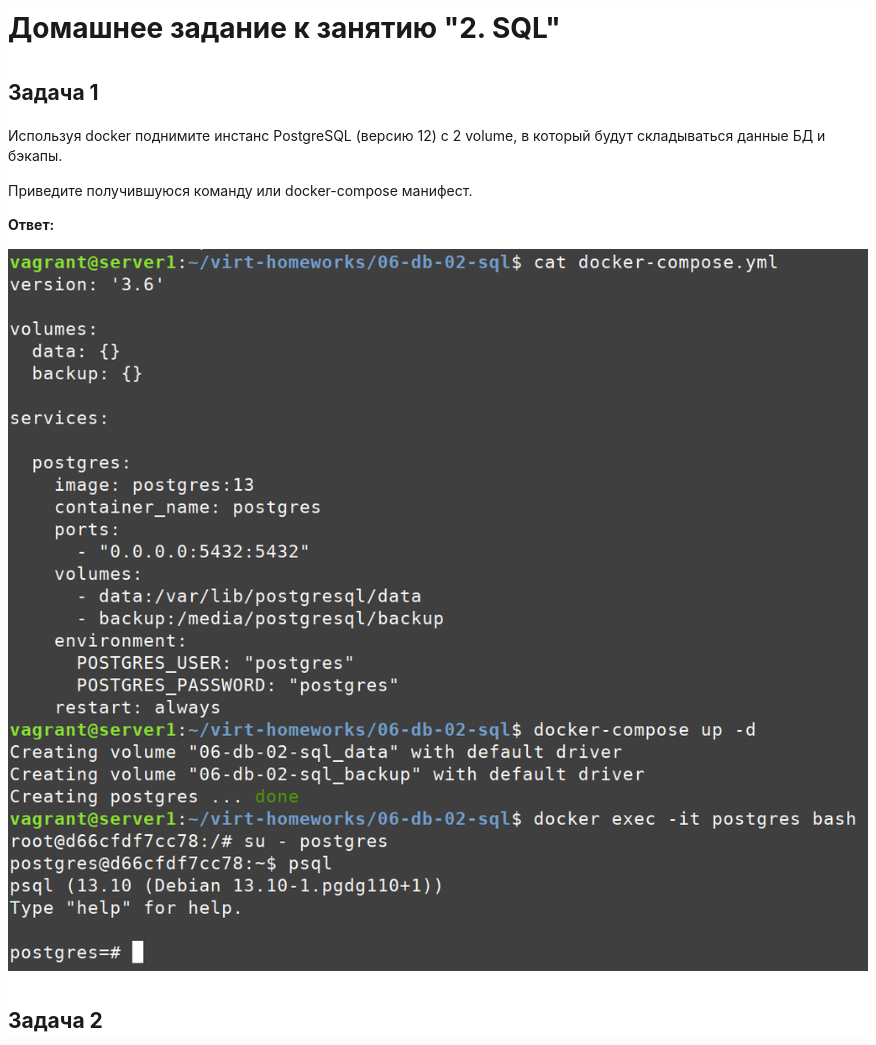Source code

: # Домашнее задание к занятию "2. SQL"

## Задача 1

Используя docker поднимите инстанс PostgreSQL (версию 12) c 2 volume, 
в который будут складываться данные БД и бэкапы.

Приведите получившуюся команду или docker-compose манифест.

**Ответ:**

<img alt="img.png" src="img.png"/>

## Задача 2
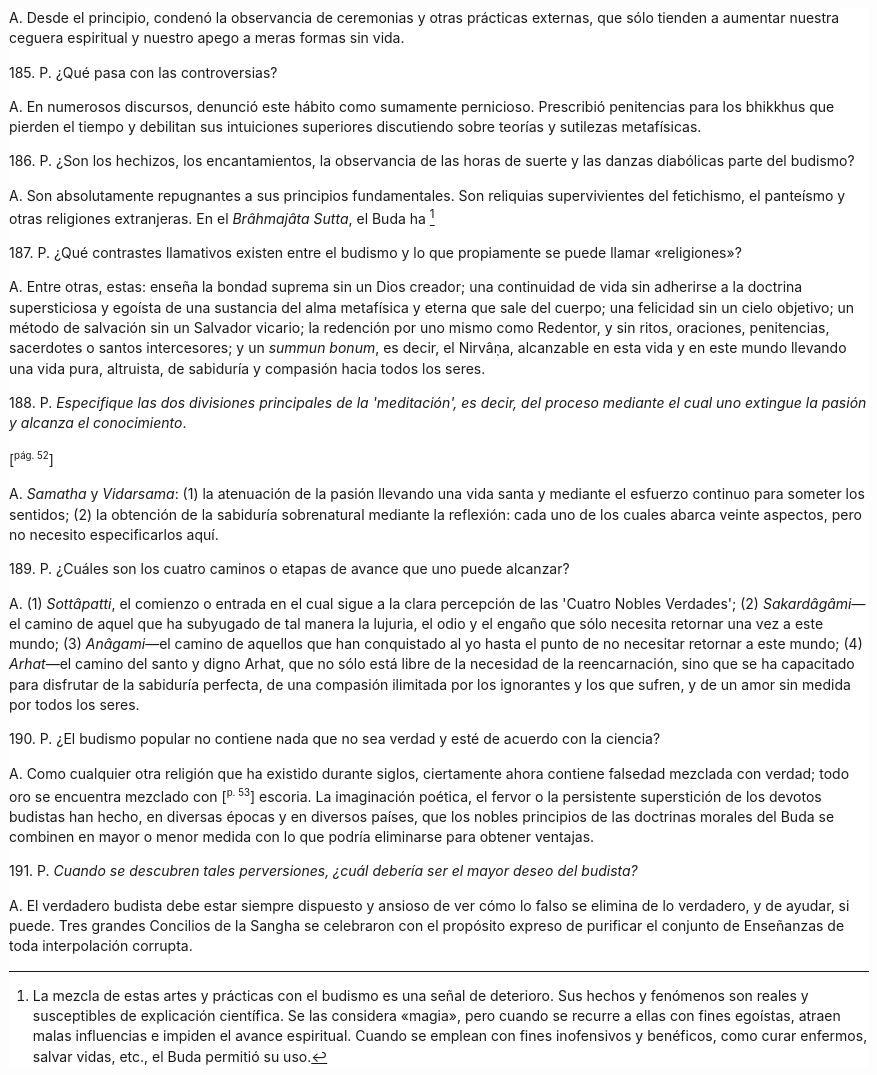 A. Desde el principio, condenó la observancia de ceremonias y otras prácticas externas, que sólo tienden a aumentar nuestra ceguera espiritual y nuestro apego a meras formas sin vida.

185\. P. ¿Qué pasa con las controversias?

A. En numerosos discursos, denunció este hábito como sumamente pernicioso. Prescribió penitencias para los bhikkhus que pierden el tiempo y debilitan sus intuiciones superiores discutiendo sobre teorías y sutilezas metafísicas.

186\. P. ¿Son los hechizos, los encantamientos, la observancia de las horas de suerte y las danzas diabólicas parte del budismo?

A. Son absolutamente repugnantes a sus principios fundamentales. Son reliquias supervivientes del fetichismo, el panteísmo y otras religiones extranjeras. En el _Brâhmajâta Sutta_, el Buda ha <span id="p51">[^13]

187\. P. ¿Qué contrastes llamativos existen entre el budismo y lo que propiamente se puede llamar «religiones»?

A. Entre otras, estas: enseña la bondad suprema sin un Dios creador; una continuidad de vida sin adherirse a la doctrina supersticiosa y egoísta de una sustancia del alma metafísica y eterna que sale del cuerpo; una felicidad sin un cielo objetivo; un método de salvación sin un Salvador vicario; la redención por uno mismo como Redentor, y sin ritos, oraciones, penitencias, sacerdotes o santos intercesores; y un _summun bonum_, es decir, el Nirvâṇa, alcanzable en esta vida y en este mundo llevando una vida pura, altruista, de sabiduría y compasión hacia todos los seres.

188\. P. _Especifique las dos divisiones principales de la 'meditación', es decir, del proceso mediante el cual uno extingue la pasión y alcanza el conocimiento_.

<span id="p52">[<sup><small>pág. 52</small></sup>]</span>

A. _Samatha_ y _Vidarsama_: (1) la atenuación de la pasión llevando una vida santa y mediante el esfuerzo continuo para someter los sentidos; (2) la obtención de la sabiduría sobrenatural mediante la reflexión: cada uno de los cuales abarca veinte aspectos, pero no necesito especificarlos aquí.

189\. P. ¿Cuáles son los cuatro caminos o etapas de avance que uno puede alcanzar?

A. (1) _Sottâpatti_, el comienzo o entrada en el cual sigue a la clara percepción de las 'Cuatro Nobles Verdades'; (2) _Sakardâgâmi_—el camino de aquel que ha subyugado de tal manera la lujuria, el odio y el engaño que sólo necesita retornar una vez a este mundo; (3) _Anâgami_—el camino de aquellos que han conquistado al yo hasta el punto de no necesitar retornar a este mundo; (4) _Arhat_—el camino del santo y digno Arhat, que no sólo está libre de la necesidad de la reencarnación, sino que se ha capacitado para disfrutar de la sabiduría perfecta, de una compasión ilimitada por los ignorantes y los que sufren, y de un amor sin medida por todos los seres.

190\. P. ¿El budismo popular no contiene nada que no sea verdad y esté de acuerdo con la ciencia?

A. Como cualquier otra religión que ha existido durante siglos, ciertamente ahora contiene falsedad mezclada con verdad; todo oro se encuentra mezclado con <span id="p53">[<sup><small>p. 53</small></sup>]</span> escoria. La imaginación poética, el fervor o la persistente superstición de los devotos budistas han hecho, en diversas épocas y en diversos países, que los nobles principios de las doctrinas morales del Buda se combinen en mayor o menor medida con lo que podría eliminarse para obtener ventajas.

191\. P. _Cuando se descubren tales perversiones, ¿cuál debería ser el mayor deseo del budista?_

A. El verdadero budista debe estar siempre dispuesto y ansioso de ver cómo lo falso se elimina de lo verdadero, y de ayudar, si puede. Tres grandes Concilios de la Sangha se celebraron con el propósito expreso de purificar el conjunto de Enseñanzas de toda interpolación corrupta.


[^8]: El Sr. Childers tiene una visión muy pesimista del estado nirvánico, considerándolo una aniquilación. Estudiantes posteriores discrepan de él.
[^9]: _Sâranam_. Wijesinha Mudaliyar me escribe: “Hasta ahora, los eruditos pali europeos han traducido esta palabra de forma muy inapropiada y errónea como _Refugio_, y los eruditos pali nativos la han aceptado así sin pensarlo. Ni la etimología pali ni la filosofía budista justifican la traducción. _Refugio_, en el sentido de _huida o refugio_, es completamente ajeno al verdadero budismo, que insiste en que cada hombre busque su propia emancipación. La raíz _Sṛ_ en sánscrito (_sara_ en pali) significa moverse, ir; de modo que _Saranam_ denotaría algo que se mueve, o él o aquello que va delante o con otro: un Guía o Ayudante. Interpreto el pasaje así: _Gacchāmi_, voy, _Buddham_, a Buda, _Sâranam_, como mi Guía. La traducción del Tisaraṇa, como los "Tres Refugios", ha generado mucha confusión y ha sido utilizado por los antibudistas como un pretexto fértil para burlarse de los budistas con la absurdidad de refugiarse en nada y creer en irrealidades. El término "Refugio" es más aplicable al Nirvâṇa, del cual Saranam es sinónimo. El Sumo Sacerdote Sumangala también me llama la atención sobre el hecho de que la raíz pali Sara tiene el significado secundario de matar, o aquello que destruye. Por lo tanto, Buddham Saranam gacchâmi podría traducirse como "Voy a Buda, la Ley y el Orden, como destructores de mis miedos; el primero por su predicación, el segundo por su verdad axiomática, el tercero por sus diversos ejemplos y preceptos".
[^10]: Esta forma calificada se refiere, por supuesto, a los laicos que solo profesan observar cinco Preceptos: un bhikkhu debe observar un celibato estricto. Asimismo, el laico que se compromete a observar ocho de los diez Preceptos durante períodos específicos debe ser célibe. Los Cinco Preceptos fueron establecidos por Buda para todas las personas. Aunque uno no sea budista, los cinco y ocho preceptos pueden ser observados provechosamente por todos. Es la toma de los "Tres Refugios" lo que constituye a alguien budista.
[^11]: El karma se define como la suma total de las acciones de una persona. La ley de Causa y Efecto se denomina Paticca Samuppada Dhamma. En el Anguttara Nikaya, el Buda enseña que «mi acción es mi posesión, mi acción es mi herencia, mi acción es el vientre que me lleva, mi acción es mi pariente, mi acción es mi refugio».
[^12]: Tras la publicación de la primera edición, recibí de uno de los más competentes eruditos pali de Ceilán, el difunto L. Corneille Wijesinha, Esq., Mudaliar de Matale, una traducción de _Dhammacakka-ppavattana_ que la anterior: la convierte en "El Establecimiento del Reino de la Ley". El profesor Rhys-Davids prefiere "El Fundamento del Reino de la Rectitud". El Sr. Wijesinha me escribe: "También puede usar 'Reino de la Rectitud', pero tiene más sabor a teología dogmática que a ética filosófica. _Dhammacakka-ppavattana suttam_ es "El discurso titulado 'El Establecimiento del Reino de la Ley'". Tras mostrárselo al Sumo Sacerdote, me complace decir que está de acuerdo con la traducción del Sr. Wijesinha.
[^13]: La mezcla de estas artes y prácticas con el budismo es una señal de deterioro. Sus hechos y fenómenos son reales y susceptibles de explicación científica. Se las considera «magia», pero cuando se recurre a ellas con fines egoístas, atraen malas influencias e impiden el avance espiritual. Cuando se emplean con fines inofensivos y benéficos, como curar enfermos, salvar vidas, etc., el Buda permitió su uso.
[^14]: Un asceta budista que, mediante un curso de práctica prescrito, ha alcanzado un estado superior de desarrollo espiritual e intelectual. Los Arhats pueden dividirse en dos grupos generales: _Samathayânika_ y _Sukkha Vipassaka_. Los primeros han destruido sus pasiones y desarrollado plenamente su capacidad intelectual o visión mística; los segundos han dominado igualmente la pasión, pero no han adquirido los poderes mentales superiores. Los primeros (pág. 56) pueden manipular los fenómenos, los segundos no. El Arhat de la primera clase, al alcanzar su pleno desarrollo, ya no es presa de las ilusiones de los sentidos, ni esclavo de la pasión ni de la fragilidad mortal. _Penetra hasta la raíz de cualquier tema al que se aplique su mente_ sin seguir los lentos procesos del razonamiento. Su autoconquista es completa; y, en lugar de la emoción y el deseo que atormentan y cautivan al hombre común, se eleva a una condición que se expresa mejor en el término 'Nirvánico'. En Ceilán existe la idea errónea de que alcanzar el estado de Arhat es imposible; que el propio Buda profetizó que este poder se extinguiría un milenio después de su muerte. Este rumor —y otro similar que se escucha por toda la India, a saber, que, al ser el ciclo oscuro del Kali Yuga, la práctica del Yôga Vidyâ, o la sublime ciencia espiritual, es imposible— lo atribuyo al ingenio de quienes deberían ser tan puros y (para usar un término no budista, pero muy conveniente) psíquicamente sabios como sus predecesores, pero no lo son, y por lo tanto buscan una excusa. El Buda enseñó la idea contraria. En el Digha Nikâya dijo: «¡Escucha, Subbhadra! El mundo nunca estará sin Arhats si los ascetas (bhikkhus) de mis congregaciones observan mis preceptos fielmente». (_Imecha Subhaddhabhikkhu samma vihareiyum asunno loko Arahantehiassa_.)
[^15]: Kolb, en su 'Historia de la cultura', dice: “Es al budismo a quien 'debemos agradecer la salvación de los prisioneros de guerra, quienes hasta entonces habían sido asesinados también por la interrupción del cautiverio de los habitantes de las tierras conquistadas'”.
[^16]: El quinto Sila hace referencia al mero consumo de intoxicantes y drogas estupefacientes, que en última instancia conduce a la embriaguez.
[^17]: El «alma» que aquí se critica es el equivalente del griego _psuche_. La palabra «material» abarca otros estados de la materia además del del cuerpo físico.
[^18]: Tras reflexionar, he sustituido «personalidad» por «individualidad», como se escribió en la primera edición. Las apariciones sucesivas en una o varias tierras, o «descensos en la generación», de las partes tanhaicamente coherentes (Skandhas) de un ser determinado son una sucesión de personalidades. En cada nacimiento, la personalidad difiere de la del nacimiento anterior o del siguiente. El karma, el deus ex [machinâ](errata.htm#2)_, se enmascara (¿o mejor dicho, se refleja?) a sí mismo, ya en las personalidades de un sabio, ya en las de un artesano, y así sucesivamente a lo largo de la sucesión de nacimientos. Pero aunque las personalidades cambian constantemente, la única línea de vida a lo largo de la cual se ensartan como cuentas, corre ininterrumpida; siempre es esa línea particular, nunca ninguna otra. Por lo tanto, es el individuo —una ondulación vital individual— el que se desplaza velozmente por el lado objetivo de la Naturaleza, bajo el impulso del Karma y la dirección creativa de Tanhâ, y persiste a través de numerosos cambios cíclicos. El profesor Rhys-Davids denomina «carácter» o «acción» a aquello que pasa de una personalidad a otra a lo largo de la cadena individual. Dado que el «carácter» no es una mera abstracción metafísica, sino la suma de las cualidades mentales y las propensiones morales de uno, ¿no ayudaría a disipar lo que el profesor Rhys-Davids llama «El recurso desesperado de un misterio» [Budismo, pág. 101], si consideráramos la ondulación vital como individualidad y cada una de sus series de manifestaciones natales como una personalidad separada? Necesitamos dos palabras para distinguir entre los conceptos, y ninguna encuentro tan clara y expresiva como las dos que he elegido. El individuo perfeccionado, budistamente hablando, es un Buda, diría yo; pues un Buda no es más que la flor excepcional de la humanidad, sin la más mínima mezcla sobrenatural. Y, como se requieren incontables generaciones —«cuatro asankheyyas y cien mil ciclos»— de las Historias de Nacimientos Budistas de Fausboll y Rhys-David (13) para que un hombre se convierta en un Buda, y la férrea voluntad de convertirse en uno se extiende a lo largo de todos los nacimientos sucesivos, ¿cómo llamaremos a eso que así desea y persevera? ¿Carácter o individualidad? Una individualidad que se manifiesta parcialmente en cada nacimiento, pero que se construye con fragmentos de todos los nacimientos.
[^19]: El estudiante puede consultar provechosamente a Schopenhauer a este respecto. Arthur Schopenhauer, filósofo alemán moderno de eminente capacidad, enseñó que «El Principio, o Radical, de la Naturaleza y de todos sus objetos, incluido el cuerpo humano, es intrínsecamente (p. 67) aquello de lo que somos más conscientes en nuestro propio cuerpo, a saber, la Voluntad. El intelecto es una capacidad secundaria de la voluntad primaria, una función del cerebro en la que esta se refleja como Naturaleza, objeto y cuerpo, como en un espejo... El intelecto es secundario, pero puede conducir, en los santos, a una completa renuncia a la voluntad, en la medida en que esta impulsa la «vida» y se extingue entonces en el Nirvana» ​​(LA Sanders en The Theosopist de mayo de 1382, p. 213).
[^20]: Fisiológicamente hablando, el cuerpo del hombre cambia completamente cada siete años.
[^21]: Este principio fundamental o básico puede ser designado en Pâlî, _Nidâna_—cadena de causalidad o, literalmente, “Origen de la dependencia”. Se especifican doce Nidânas, _viz_.: _Avijjâ_—ignorancia de la verdad de la religión natural; _Samkhârâ_—acción causal, karma; _Viññâna_—conciencia de la personalidad, el “Yo soy Yo”; _Nâma rûpa_—nombre y forma; _Salayatana_—seis sentidos; _Phassa_—contacto, _Vedanâ_—sensación; _Tanhâ_—deseo de disfrute; _Upâdâna_—apego; _Bhava_—existencia individualizadora; _Jati_—nacimiento, casta; _Jarâ_, _narana_, _sokaparidêsa_, _dukkha_, _domanassa_, _upâyâsa_—Decadencia, muerte, pena, lamentación, desesperación.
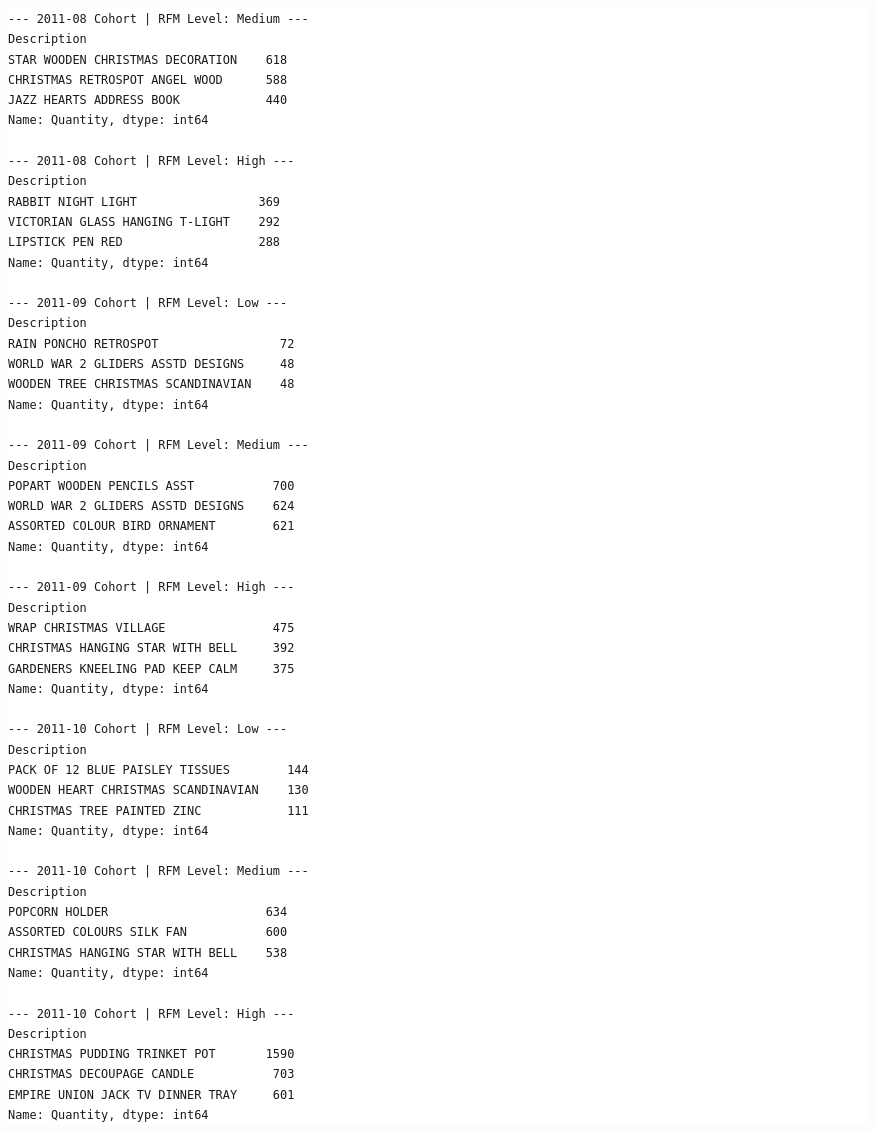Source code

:     --- 2011-08 Cohort | RFM Level: Medium ---
    Description
    STAR WOODEN CHRISTMAS DECORATION    618
    CHRISTMAS RETROSPOT ANGEL WOOD      588
    JAZZ HEARTS ADDRESS BOOK            440
    Name: Quantity, dtype: int64
    
    --- 2011-08 Cohort | RFM Level: High ---
    Description
    RABBIT NIGHT LIGHT                 369
    VICTORIAN GLASS HANGING T-LIGHT    292
    LIPSTICK PEN RED                   288
    Name: Quantity, dtype: int64
    
    --- 2011-09 Cohort | RFM Level: Low ---
    Description
    RAIN PONCHO RETROSPOT                 72
    WORLD WAR 2 GLIDERS ASSTD DESIGNS     48
    WOODEN TREE CHRISTMAS SCANDINAVIAN    48
    Name: Quantity, dtype: int64
    
    --- 2011-09 Cohort | RFM Level: Medium ---
    Description
    POPART WOODEN PENCILS ASST           700
    WORLD WAR 2 GLIDERS ASSTD DESIGNS    624
    ASSORTED COLOUR BIRD ORNAMENT        621
    Name: Quantity, dtype: int64
    
    --- 2011-09 Cohort | RFM Level: High ---
    Description
    WRAP CHRISTMAS VILLAGE               475
    CHRISTMAS HANGING STAR WITH BELL     392
    GARDENERS KNEELING PAD KEEP CALM     375
    Name: Quantity, dtype: int64
    
    --- 2011-10 Cohort | RFM Level: Low ---
    Description
    PACK OF 12 BLUE PAISLEY TISSUES        144
    WOODEN HEART CHRISTMAS SCANDINAVIAN    130
    CHRISTMAS TREE PAINTED ZINC            111
    Name: Quantity, dtype: int64
    
    --- 2011-10 Cohort | RFM Level: Medium ---
    Description
    POPCORN HOLDER                      634
    ASSORTED COLOURS SILK FAN           600
    CHRISTMAS HANGING STAR WITH BELL    538
    Name: Quantity, dtype: int64
    
    --- 2011-10 Cohort | RFM Level: High ---
    Description
    CHRISTMAS PUDDING TRINKET POT       1590
    CHRISTMAS DECOUPAGE CANDLE           703
    EMPIRE UNION JACK TV DINNER TRAY     601
    Name: Quantity, dtype: int64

= Assigned task =
Starting with the line that holds "CHRISTMAS RETROSPOT ANGEL" and ending with the line that holds "--- 2011-10 Cohort | RFM Level: Low", retype every line in the data above exactly, and nothing else.

= Response box =
    CHRISTMAS RETROSPOT ANGEL WOOD      588
    JAZZ HEARTS ADDRESS BOOK            440
    Name: Quantity, dtype: int64
    
    --- 2011-08 Cohort | RFM Level: High ---
    Description
    RABBIT NIGHT LIGHT                 369
    VICTORIAN GLASS HANGING T-LIGHT    292
    LIPSTICK PEN RED                   288
    Name: Quantity, dtype: int64
    
    --- 2011-09 Cohort | RFM Level: Low ---
    Description
    RAIN PONCHO RETROSPOT                 72
    WORLD WAR 2 GLIDERS ASSTD DESIGNS     48
    WOODEN TREE CHRISTMAS SCANDINAVIAN    48
    Name: Quantity, dtype: int64
    
    --- 2011-09 Cohort | RFM Level: Medium ---
    Description
    POPART WOODEN PENCILS ASST           700
    WORLD WAR 2 GLIDERS ASSTD DESIGNS    624
    ASSORTED COLOUR BIRD ORNAMENT        621
    Name: Quantity, dtype: int64
    
    --- 2011-09 Cohort | RFM Level: High ---
    Description
    WRAP CHRISTMAS VILLAGE               475
    CHRISTMAS HANGING STAR WITH BELL     392
    GARDENERS KNEELING PAD KEEP CALM     375
    Name: Quantity, dtype: int64
    
    --- 2011-10 Cohort | RFM Level: Low ---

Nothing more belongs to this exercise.